Garden et al. (38) reported complications of irradiation in 51 of 160 patients receiving postoperative irradiation for minor salivary gland tumors. The most common complication was decreased hearing in 26 patients, 20 of whom had myringotomies or myringotomy tubes placed for serous otitis media. Bone necrosis or exposure was observed in several patients; however, this complication has been seen infrequently during the past decade with improved radiation therapy techniques and treatment of multiple, as opposed to single, fields per day. Complications to the eyes or optic pathways were most common in patients with paranasal sinus primary tumors. At least six cases of contralateral optic atrophy occurred. Other eye complications included dry eye syndrome, nasolacrimal duct obstruction, cataract, retinopathy, and perforated globe. To reduce the incidence of bilateral blindness, the dose to the optic chiasm and contralateral optic nerve is limited to 54 Gy. In patients with extensive tumor involvement of the orbit, it may be preferable to remove the eye surgically rather than to subject the entire orbit to high doses. Radiation-induced injury to the visual pathway is dose-dependent. None of the patients receiving a dose of less than 50 Gy develop optic neuropathy or chiasm injury, whereas the 10-year actuarial incidences of optic nerve chiasm injury is 5% and 30% for patients receiving 50 to 60 Gy and 61 to 78 Gy, respectively (54).
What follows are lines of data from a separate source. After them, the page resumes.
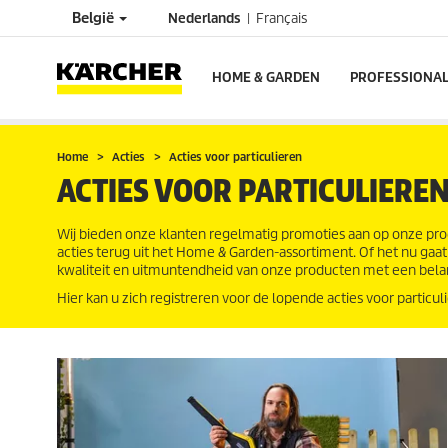
België
Nederlands
Français
HOME & GARDEN
PROFESSIONA
Home
Acties
Acties voor particulieren
ACTIES VOOR PARTICULIERE
Wij bieden onze klanten regelmatig promoties aan op onze pro
acties terug uit het Home & Garden-assortiment. Of het nu gaat
kwaliteit en uitmuntendheid van onze producten met een belan
Hier kan u zich registreren voor de lopende acties voor particul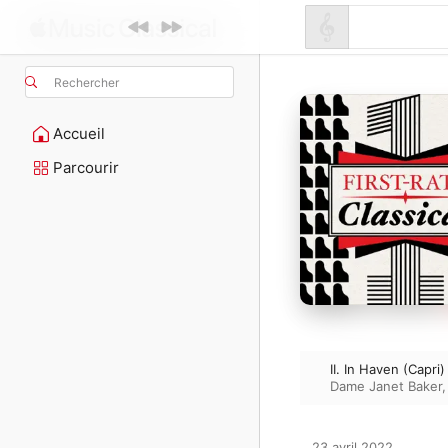
Rechercher
Accueil
Parcourir
II. In Haven (Capri)
Dame Janet Baker
23 avril 2022
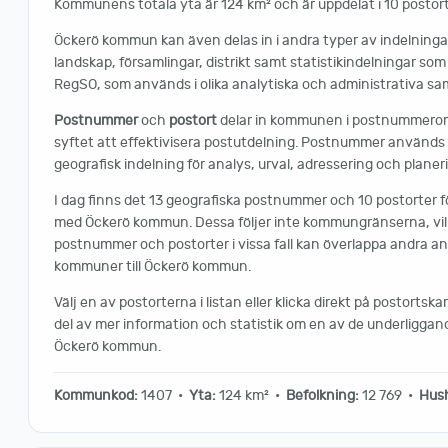
Kommunens totala yta är 124 km² och är uppdelat i 10 postort
Öckerö kommun kan även delas in i andra typer av indelninga
landskap, församlingar, distrikt samt statistikindelningar so
RegSO, som används i olika analytiska och administrativa 
Postnummer
och
postort
delar in kommunen i postnummer
syftet att effektivisera postutdelning. Postnummer använd
geografisk indelning för analys, urval, adressering och planer
I dag finns det 13 geografiska postnummer och 10 postorter 
med Öckerö kommun. Dessa följer inte kommungränserna, vil
postnummer och postorter i vissa fall kan överlappa andra 
kommuner till Öckerö kommun.
Välj en av postorterna i listan eller klicka direkt på postortskar
del av mer information och statistik om en av de underliggan
Öckerö kommun.
Kommunkod:
1407 •
Yta:
124 km² •
Befolkning:
12 769 •
Hush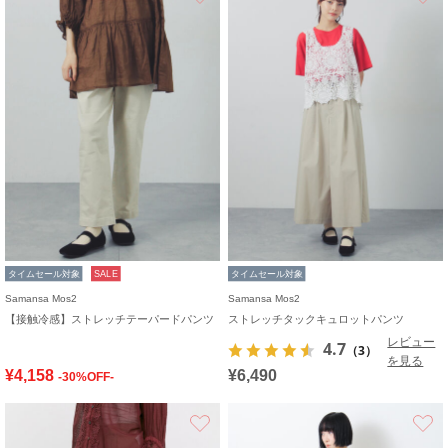
タイムセール対象
SALE
タイムセール対象
Samansa Mos2
Samansa Mos2
【接触冷感】ストレッチテーパードパンツ
ストレッチタックキュロットパンツ
レビュー
4.7
（3）
を見る
¥4,158
¥6,490
-30%OFF-
お気に入り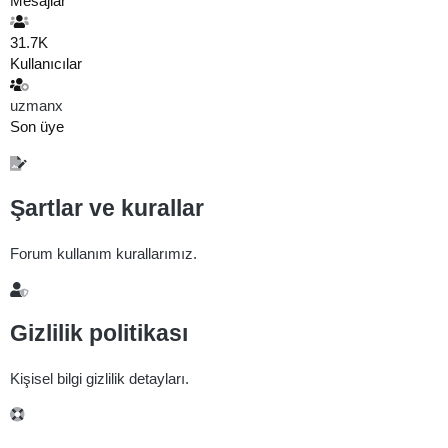
Mesajlar
31.7K
Kullanıcılar
uzmanx
Son üye
Şartlar ve kurallar
Forum kullanım kurallarımız.
Gizlilik politikası
Kişisel bilgi gizlilik detayları.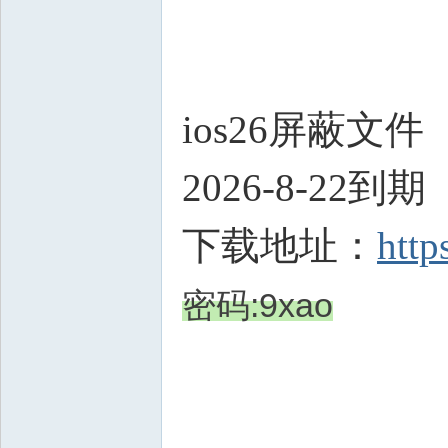
ios26屏蔽文件
2026-8-22到期
下载地址：
http
密码:9xao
Radiotherapy of tumors of the pharynx, and less frequently the oral cavity, may result in permanent complaints of xerostomia. The mean dose to the parotid glands that relates to 1-year xerostomia may range from 26 Gy (27) to 39 Gy (82). This serious late complication may be significantly reduced by the use of IMRT (51,99). For those patients with a dose to both parotid glands that exceeds at least 39 Gy, amifostine administration during head and neck radiotherapy will reduce the severity and duration of xerostomia 2 years after radiotherapy (110), without compromising locoregional control.
Treatment of Recurrence
Retreatment usually involves additional surgery, if feasible, and postoperative irradiation in previously unirradiated patients (Fig. 40.13). In the retreatment of parotid neoplasms,


preserving facial nerve function and obtaining local control are more difficult than for the initial tumor. Therapy consisting of surgery with postoperative irradiation has demonstrated enhanced local control, and facial nerve sacrifice may be necessary less often if this combination is used. In certain histologic subtypes (e.g., adenoid cystic carcinoma), retreatment of locally recurrent disease yields prolonged survival (89). Aggressive local therapy for recurrent disease is indicated if the probability of long-term survival is high.

Chemotherapy also has been used for recurrent disease. Polychemotherapy for recurrent high-grade disease may result in around 45% response rate, with a median duration of 7.5 months (1). However, in view of its significant toxicity and modest response rates in a population that may have recurrent yet indolent progressive disease, trials of aggressive cytotoxic therapy are recommended only on carefully drafted protocols. In the future, molecular target agents may be tested in selected recurrent salivary gland cancers.